» TASK GOAL: A word-for-word copy of the listing that follows is required.
Segment Open
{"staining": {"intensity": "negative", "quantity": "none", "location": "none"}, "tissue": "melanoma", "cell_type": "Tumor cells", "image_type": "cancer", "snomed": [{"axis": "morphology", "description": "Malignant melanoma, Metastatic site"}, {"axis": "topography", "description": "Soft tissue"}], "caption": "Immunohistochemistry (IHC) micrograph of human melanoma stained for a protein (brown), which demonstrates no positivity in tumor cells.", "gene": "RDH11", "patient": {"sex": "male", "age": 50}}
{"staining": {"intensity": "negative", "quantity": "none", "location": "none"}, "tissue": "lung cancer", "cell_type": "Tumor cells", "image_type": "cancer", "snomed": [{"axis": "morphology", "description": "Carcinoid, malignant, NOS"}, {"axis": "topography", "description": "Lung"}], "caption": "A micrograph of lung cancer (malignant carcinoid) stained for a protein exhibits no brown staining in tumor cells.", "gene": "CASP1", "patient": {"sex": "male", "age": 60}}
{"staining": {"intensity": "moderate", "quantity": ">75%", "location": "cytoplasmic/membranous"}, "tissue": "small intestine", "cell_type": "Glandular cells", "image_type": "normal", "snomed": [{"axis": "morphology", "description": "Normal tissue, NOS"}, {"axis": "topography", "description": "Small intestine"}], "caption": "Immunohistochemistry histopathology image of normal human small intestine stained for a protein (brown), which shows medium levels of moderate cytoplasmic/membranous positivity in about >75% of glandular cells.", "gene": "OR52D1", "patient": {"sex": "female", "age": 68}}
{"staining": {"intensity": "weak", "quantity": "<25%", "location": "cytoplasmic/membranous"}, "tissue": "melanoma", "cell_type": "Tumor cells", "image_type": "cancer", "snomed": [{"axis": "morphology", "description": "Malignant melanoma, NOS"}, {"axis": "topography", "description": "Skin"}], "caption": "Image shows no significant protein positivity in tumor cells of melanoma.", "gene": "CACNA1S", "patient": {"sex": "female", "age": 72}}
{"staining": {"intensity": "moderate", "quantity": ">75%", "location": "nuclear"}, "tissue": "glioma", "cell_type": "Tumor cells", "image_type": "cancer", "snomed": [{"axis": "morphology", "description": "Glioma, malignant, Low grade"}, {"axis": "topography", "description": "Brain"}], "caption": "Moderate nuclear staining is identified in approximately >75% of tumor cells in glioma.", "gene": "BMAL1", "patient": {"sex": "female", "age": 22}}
Segment Closed
» TASK ANSWER:
{"staining": {"intensity": "negative", "quantity": "none", "location": "none"}, "tissue": "melanoma", "cell_type": "Tumor cells", "image_type": "cancer", "snomed": [{"axis": "morphology", "description": "Malignant melanoma, Metastatic site"}, {"axis": "topography", "description": "Soft tissue"}], "caption": "Immunohistochemistry (IHC) micrograph of human melanoma stained for a protein (brown), which demonstrates no positivity in tumor cells.", "gene": "RDH11", "patient": {"sex": "male", "age": 50}}
{"staining": {"intensity": "negative", "quantity": "none", "location": "none"}, "tissue": "lung cancer", "cell_type": "Tumor cells", "image_type": "cancer", "snomed": [{"axis": "morphology", "description": "Carcinoid, malignant, NOS"}, {"axis": "topography", "description": "Lung"}], "caption": "A micrograph of lung cancer (malignant carcinoid) stained for a protein exhibits no brown staining in tumor cells.", "gene": "CASP1", "patient": {"sex": "male", "age": 60}}
{"staining": {"intensity": "moderate", "quantity": ">75%", "location": "cytoplasmic/membranous"}, "tissue": "small intestine", "cell_type": "Glandular cells", "image_type": "normal", "snomed": [{"axis": "morphology", "description": "Normal tissue, NOS"}, {"axis": "topography", "description": "Small intestine"}], "caption": "Immunohistochemistry histopathology image of normal human small intestine stained for a protein (brown), which shows medium levels of moderate cytoplasmic/membranous positivity in about >75% of glandular cells.", "gene": "OR52D1", "patient": {"sex": "female", "age": 68}}
{"staining": {"intensity": "weak", "quantity": "<25%", "location": "cytoplasmic/membranous"}, "tissue": "melanoma", "cell_type": "Tumor cells", "image_type": "cancer", "snomed": [{"axis": "morphology", "description": "Malignant melanoma, NOS"}, {"axis": "topography", "description": "Skin"}], "caption": "Image shows no significant protein positivity in tumor cells of melanoma.", "gene": "CACNA1S", "patient": {"sex": "female", "age": 72}}
{"staining": {"intensity": "moderate", "quantity": ">75%", "location": "nuclear"}, "tissue": "glioma", "cell_type": "Tumor cells", "image_type": "cancer", "snomed": [{"axis": "morphology", "description": "Glioma, malignant, Low grade"}, {"axis": "topography", "description": "Brain"}], "caption": "Moderate nuclear staining is identified in approximately >75% of tumor cells in glioma.", "gene": "BMAL1", "patient": {"sex": "female", "age": 22}}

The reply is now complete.